● **Material for this exercise**:
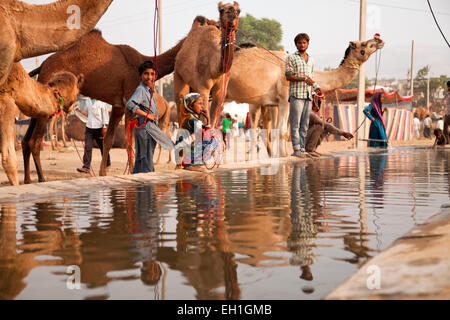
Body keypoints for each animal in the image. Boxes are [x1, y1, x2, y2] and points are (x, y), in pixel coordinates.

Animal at [21, 30, 183, 185]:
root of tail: (42, 66)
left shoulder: (118, 105)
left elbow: (108, 139)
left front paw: (103, 173)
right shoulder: (130, 101)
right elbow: (130, 140)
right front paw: (132, 172)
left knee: (25, 141)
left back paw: (27, 180)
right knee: (34, 141)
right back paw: (41, 179)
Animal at [227, 36, 384, 156]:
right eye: (363, 44)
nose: (379, 39)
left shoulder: (276, 103)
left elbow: (280, 132)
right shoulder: (284, 100)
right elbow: (282, 132)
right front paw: (284, 157)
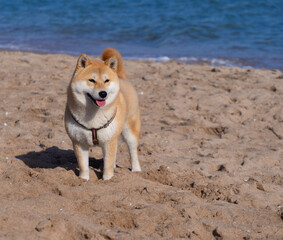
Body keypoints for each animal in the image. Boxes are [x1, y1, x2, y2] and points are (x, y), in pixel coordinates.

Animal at [64, 48, 142, 180]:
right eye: (91, 80)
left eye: (106, 81)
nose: (103, 93)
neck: (93, 116)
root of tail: (121, 77)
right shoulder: (79, 142)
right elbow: (83, 165)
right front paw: (83, 179)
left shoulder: (109, 141)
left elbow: (108, 164)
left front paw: (108, 179)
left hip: (129, 132)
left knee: (133, 151)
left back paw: (136, 170)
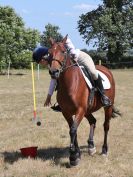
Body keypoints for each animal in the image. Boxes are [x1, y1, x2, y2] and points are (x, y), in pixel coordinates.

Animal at [48, 35, 121, 166]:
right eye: (49, 52)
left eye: (63, 51)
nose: (53, 72)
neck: (70, 84)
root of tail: (106, 70)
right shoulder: (66, 112)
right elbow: (73, 130)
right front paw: (77, 154)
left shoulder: (80, 110)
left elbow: (73, 130)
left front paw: (73, 157)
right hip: (88, 110)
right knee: (93, 121)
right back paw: (91, 146)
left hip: (107, 107)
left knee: (106, 126)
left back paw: (104, 150)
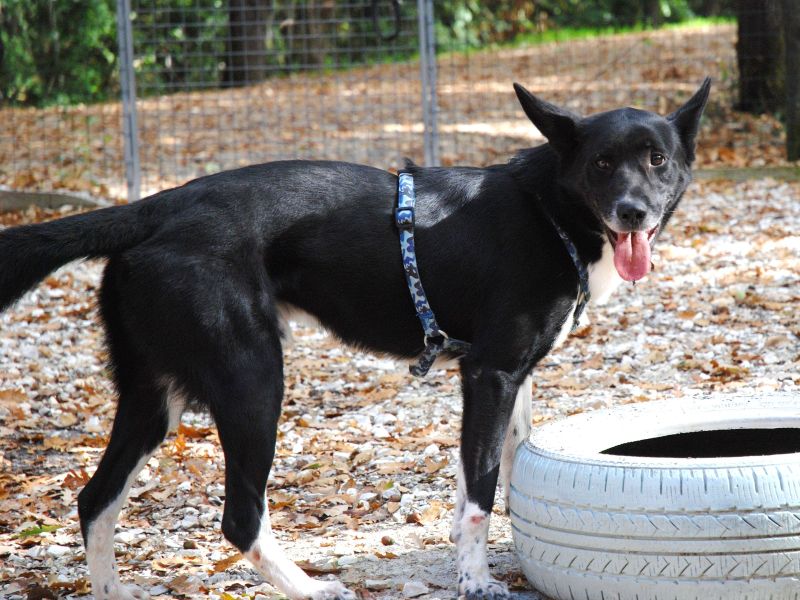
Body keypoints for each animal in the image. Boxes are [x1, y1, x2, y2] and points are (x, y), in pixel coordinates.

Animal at [1, 81, 712, 600]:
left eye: (657, 160)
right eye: (601, 163)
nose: (632, 212)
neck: (548, 211)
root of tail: (153, 208)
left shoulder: (512, 378)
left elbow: (491, 474)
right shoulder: (492, 374)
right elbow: (482, 492)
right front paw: (477, 582)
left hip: (154, 398)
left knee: (95, 500)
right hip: (253, 381)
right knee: (239, 516)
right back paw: (313, 589)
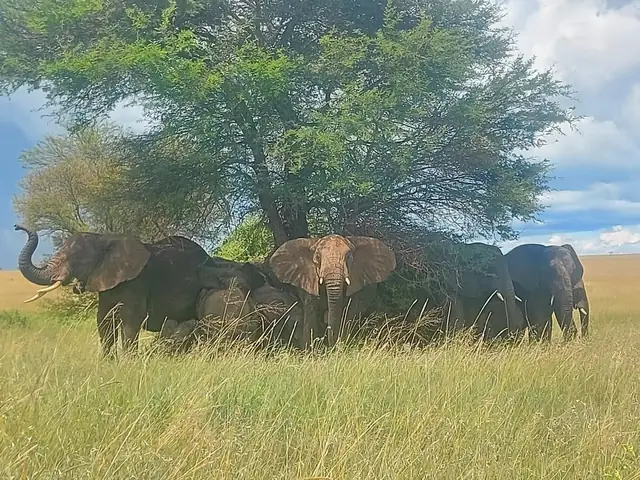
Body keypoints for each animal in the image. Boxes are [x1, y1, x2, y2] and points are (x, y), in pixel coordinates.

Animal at [15, 225, 211, 357]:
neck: (104, 239)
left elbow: (131, 320)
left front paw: (128, 362)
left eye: (79, 260)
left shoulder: (138, 282)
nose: (17, 227)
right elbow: (104, 319)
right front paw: (107, 361)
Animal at [268, 234, 397, 348]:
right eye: (318, 257)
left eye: (348, 257)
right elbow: (311, 314)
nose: (331, 347)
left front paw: (340, 348)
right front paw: (311, 351)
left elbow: (347, 314)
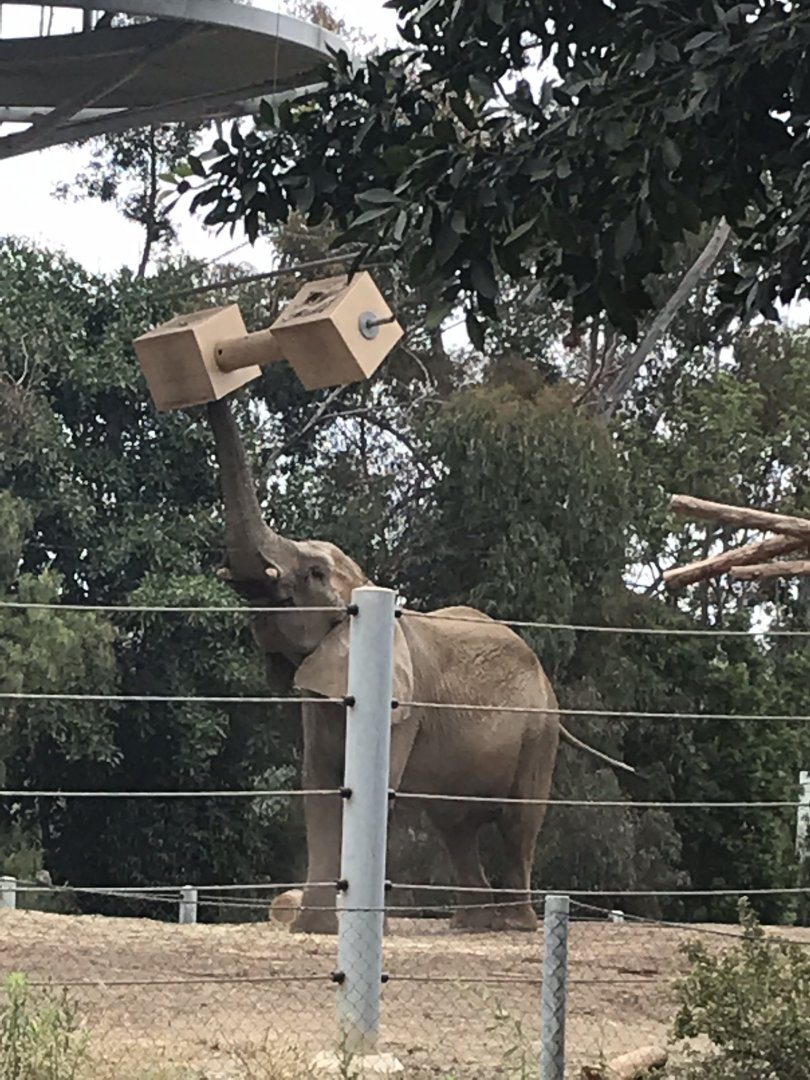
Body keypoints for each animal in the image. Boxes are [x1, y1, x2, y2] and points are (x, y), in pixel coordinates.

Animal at [206, 398, 630, 934]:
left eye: (315, 573)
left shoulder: (399, 706)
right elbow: (319, 786)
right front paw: (315, 929)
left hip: (539, 731)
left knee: (518, 821)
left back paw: (516, 925)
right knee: (456, 826)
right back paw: (473, 925)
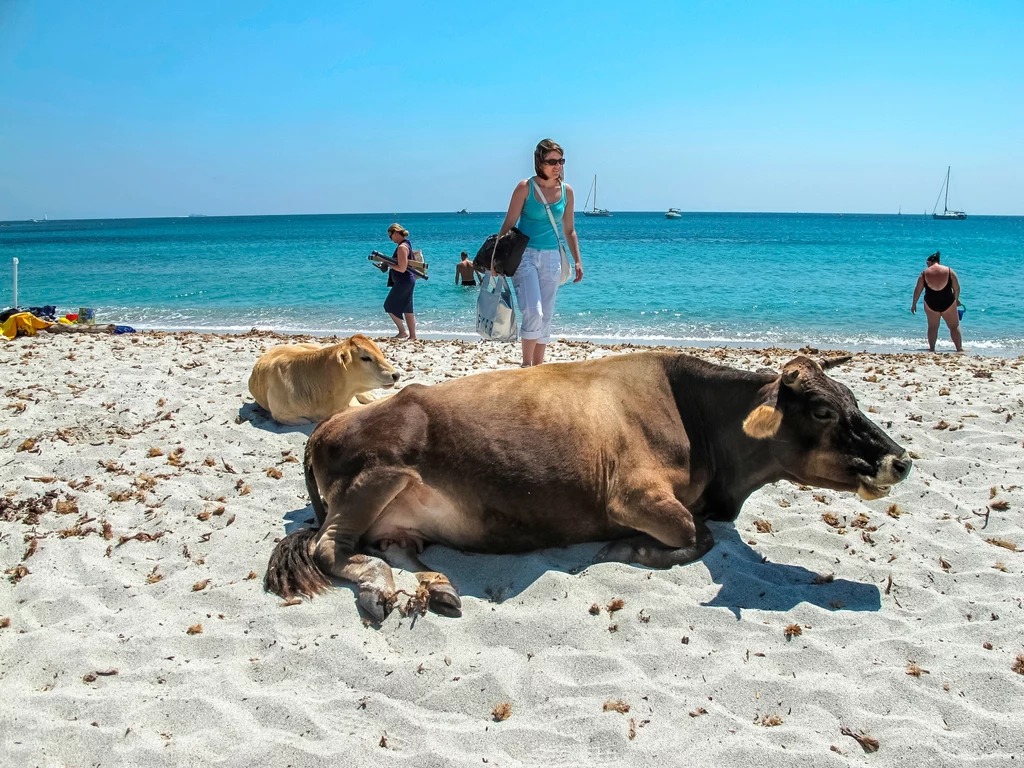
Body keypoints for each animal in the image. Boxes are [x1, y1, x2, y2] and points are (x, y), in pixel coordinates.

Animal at [266, 352, 913, 622]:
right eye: (823, 411)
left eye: (853, 400)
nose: (901, 460)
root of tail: (325, 426)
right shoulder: (633, 495)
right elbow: (695, 535)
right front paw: (627, 549)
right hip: (378, 472)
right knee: (329, 549)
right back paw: (382, 589)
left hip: (398, 514)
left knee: (393, 547)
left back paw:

● **Assigned task**: Without including any image, reproduce the full listing above as written.

● **Task answer**:
Body keypoints for each animal in the image. Boxes are [x1, y1, x2, y2] and points are (x, y), in pixel coordinates.

Animal at [21, 30, 183, 185]:
root of tail: (42, 66)
left shoulder: (118, 105)
left elbow: (108, 139)
left front paw: (103, 173)
right shoulder: (130, 101)
right elbow: (130, 140)
right front paw: (132, 172)
left knee: (25, 141)
left back paw: (27, 180)
right knee: (34, 141)
right back paw: (41, 179)
Animal at [227, 36, 384, 156]:
right eye: (363, 44)
nose: (379, 39)
left shoulder: (276, 103)
left elbow: (280, 132)
right shoulder: (284, 100)
right elbow: (282, 132)
right front paw: (284, 157)
Body keypoints for each animal in the image. Boxes are [x1, y1, x2, y2] and points are (x, y), in pixel coordinates.

Animal at [64, 48, 142, 180]:
right eye: (91, 80)
left eye: (106, 81)
nose: (103, 93)
neck: (93, 116)
root of tail: (121, 77)
right shoulder: (79, 142)
right elbow: (83, 165)
right front paw: (83, 179)
left shoulder: (109, 141)
left elbow: (108, 164)
left front paw: (108, 179)
left hip: (129, 132)
left knee: (133, 151)
left back paw: (136, 170)
Body keypoints for each animal in the image. Boxes are [x1, y1, x2, y2] and points are (x, y), in pixel coordinates.

Animal at [48, 35, 121, 166]:
right eye: (49, 52)
left eye: (63, 51)
nose: (53, 72)
neck: (70, 84)
root of tail: (106, 70)
right shoulder: (66, 112)
right elbow: (73, 130)
right front paw: (77, 154)
left shoulder: (80, 110)
left elbow: (73, 130)
left front paw: (73, 157)
right hip: (88, 110)
right knee: (93, 121)
right back paw: (91, 146)
left hip: (107, 107)
left knee: (106, 126)
left back paw: (104, 150)
Body keypoints for each animal in the image. Boxes are [x1, y1, x2, y2] and points are (x, y), in pixel coordinates.

Animal at [1, 81, 712, 600]:
left eye: (657, 160)
right eye: (601, 163)
nose: (632, 212)
neck: (548, 211)
root of tail: (153, 208)
left shoulder: (512, 378)
left elbow: (491, 474)
right shoulder: (492, 374)
right elbow: (482, 492)
right front paw: (477, 582)
left hip: (154, 398)
left knee: (95, 500)
right hip: (253, 381)
right knee: (239, 516)
right back paw: (313, 589)
Body keypoints for each animal in the image. Boxes are [x1, y1, x2, y2] and points are (x, y), in pixel coordinates.

Animal at [15, 225, 211, 357]:
neck: (104, 239)
left elbow: (131, 320)
left front paw: (128, 362)
left eye: (79, 260)
left shoulder: (138, 282)
nose: (17, 227)
right elbow: (104, 319)
right front paw: (107, 361)
Animal at [268, 234, 397, 348]:
right eye: (318, 257)
left eye: (348, 257)
right elbow: (311, 314)
nose: (331, 347)
left front paw: (340, 348)
right front paw: (311, 351)
left elbow: (347, 314)
Body keypoints for each animal in the image. Boxes are [x1, y1, x2, y2] and points are (x, y), in pixel coordinates.

Animal at [206, 398, 630, 934]:
left eye: (315, 573)
left shoulder: (399, 706)
right elbow: (319, 786)
right front paw: (315, 929)
left hip: (539, 731)
left knee: (518, 821)
left back paw: (516, 925)
right knee: (456, 826)
right back paw: (473, 925)
Body keypoints for each animal in the image. Boxes are [x1, y1, x2, y2] and points are (x, y), in pixel coordinates.

Animal at [266, 352, 913, 622]:
right eye: (823, 411)
left eye: (853, 400)
nose: (901, 460)
root of tail: (325, 426)
right shoulder: (633, 495)
right elbow: (695, 535)
right front paw: (627, 549)
right hip: (378, 472)
right knee: (329, 549)
right back paw: (382, 589)
left hip: (398, 514)
left knee: (393, 547)
left back paw:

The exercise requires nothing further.